====== Dataset entries

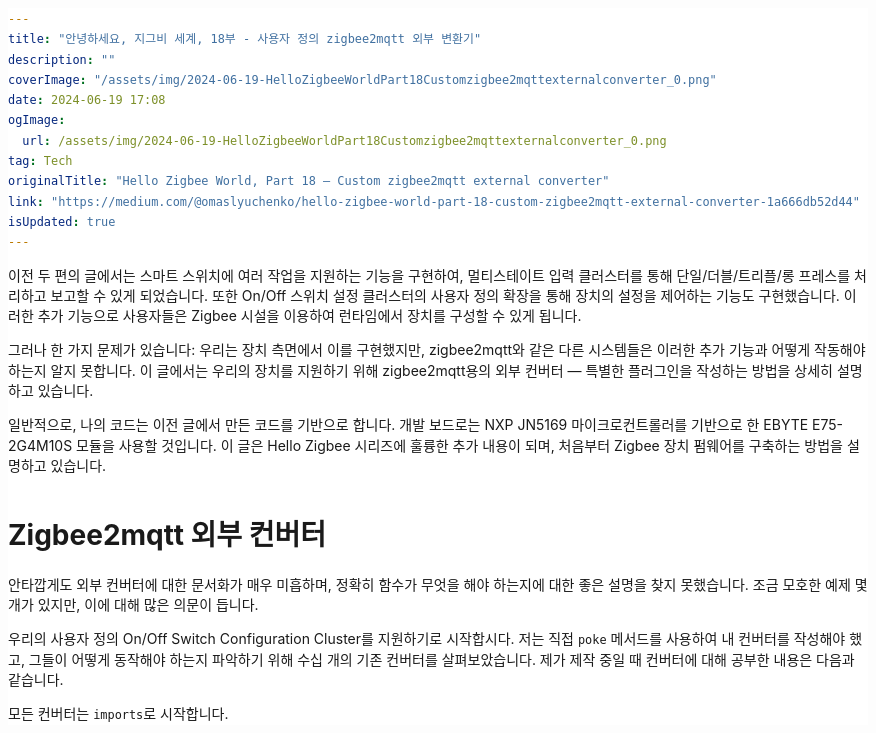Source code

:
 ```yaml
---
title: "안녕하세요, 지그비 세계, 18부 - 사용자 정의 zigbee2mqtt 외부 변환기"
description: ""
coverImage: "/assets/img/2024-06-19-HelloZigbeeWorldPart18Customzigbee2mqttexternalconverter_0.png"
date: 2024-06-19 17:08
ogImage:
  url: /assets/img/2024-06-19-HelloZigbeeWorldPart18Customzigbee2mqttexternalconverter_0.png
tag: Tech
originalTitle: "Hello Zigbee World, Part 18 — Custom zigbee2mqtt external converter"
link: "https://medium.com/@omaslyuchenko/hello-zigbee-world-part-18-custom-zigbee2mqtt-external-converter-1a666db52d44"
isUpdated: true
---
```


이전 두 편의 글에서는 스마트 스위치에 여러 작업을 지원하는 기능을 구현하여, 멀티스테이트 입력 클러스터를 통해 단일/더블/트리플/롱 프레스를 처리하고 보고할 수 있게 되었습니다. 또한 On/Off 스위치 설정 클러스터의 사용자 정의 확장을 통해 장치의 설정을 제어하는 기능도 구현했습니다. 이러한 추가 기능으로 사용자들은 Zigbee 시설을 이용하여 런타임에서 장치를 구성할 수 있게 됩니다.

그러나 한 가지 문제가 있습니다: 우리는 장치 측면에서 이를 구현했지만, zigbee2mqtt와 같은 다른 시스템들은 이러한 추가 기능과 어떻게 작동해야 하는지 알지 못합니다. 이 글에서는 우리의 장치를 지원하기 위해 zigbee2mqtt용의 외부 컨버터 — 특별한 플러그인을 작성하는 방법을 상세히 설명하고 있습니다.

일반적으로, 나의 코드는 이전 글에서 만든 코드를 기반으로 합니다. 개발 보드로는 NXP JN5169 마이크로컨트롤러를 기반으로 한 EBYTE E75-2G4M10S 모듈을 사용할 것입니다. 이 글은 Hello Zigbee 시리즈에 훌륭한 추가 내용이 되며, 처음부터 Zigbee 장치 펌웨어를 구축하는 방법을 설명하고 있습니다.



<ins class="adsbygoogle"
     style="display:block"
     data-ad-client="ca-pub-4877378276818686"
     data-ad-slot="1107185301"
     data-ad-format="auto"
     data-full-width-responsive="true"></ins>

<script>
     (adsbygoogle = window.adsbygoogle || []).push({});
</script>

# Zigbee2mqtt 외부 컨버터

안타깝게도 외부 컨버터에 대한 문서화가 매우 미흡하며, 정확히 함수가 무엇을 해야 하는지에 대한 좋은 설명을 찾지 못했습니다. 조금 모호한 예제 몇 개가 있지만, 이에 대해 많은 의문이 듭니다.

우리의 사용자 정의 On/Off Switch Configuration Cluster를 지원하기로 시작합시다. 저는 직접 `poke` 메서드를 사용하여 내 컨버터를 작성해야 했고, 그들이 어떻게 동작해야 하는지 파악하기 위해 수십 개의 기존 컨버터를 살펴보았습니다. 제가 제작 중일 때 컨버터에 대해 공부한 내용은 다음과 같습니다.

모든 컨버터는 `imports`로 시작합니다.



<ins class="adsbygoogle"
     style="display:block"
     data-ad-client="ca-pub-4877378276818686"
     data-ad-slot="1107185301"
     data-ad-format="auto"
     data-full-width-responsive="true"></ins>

============

Action item: When a line in the records holds the string "설명하고", copy that line.

The answer:
그러나 한 가지 문제가 있습니다: 우리는 장치 측면에서 이를 구현했지만, zigbee2mqtt와 같은 다른 시스템들은 이러한 추가 기능과 어떻게 작동해야 하는지 알지 못합니다. 이 글에서는 우리의 장치를 지원하기 위해 zigbee2mqtt용의 외부 컨버터 — 특별한 플러그인을 작성하는 방법을 상세히 설명하고 있습니다.
일반적으로, 나의 코드는 이전 글에서 만든 코드를 기반으로 합니다. 개발 보드로는 NXP JN5169 마이크로컨트롤러를 기반으로 한 EBYTE E75-2G4M10S 모듈을 사용할 것입니다. 이 글은 Hello Zigbee 시리즈에 훌륭한 추가 내용이 되며, 처음부터 Zigbee 장치 펌웨어를 구축하는 방법을 설명하고 있습니다.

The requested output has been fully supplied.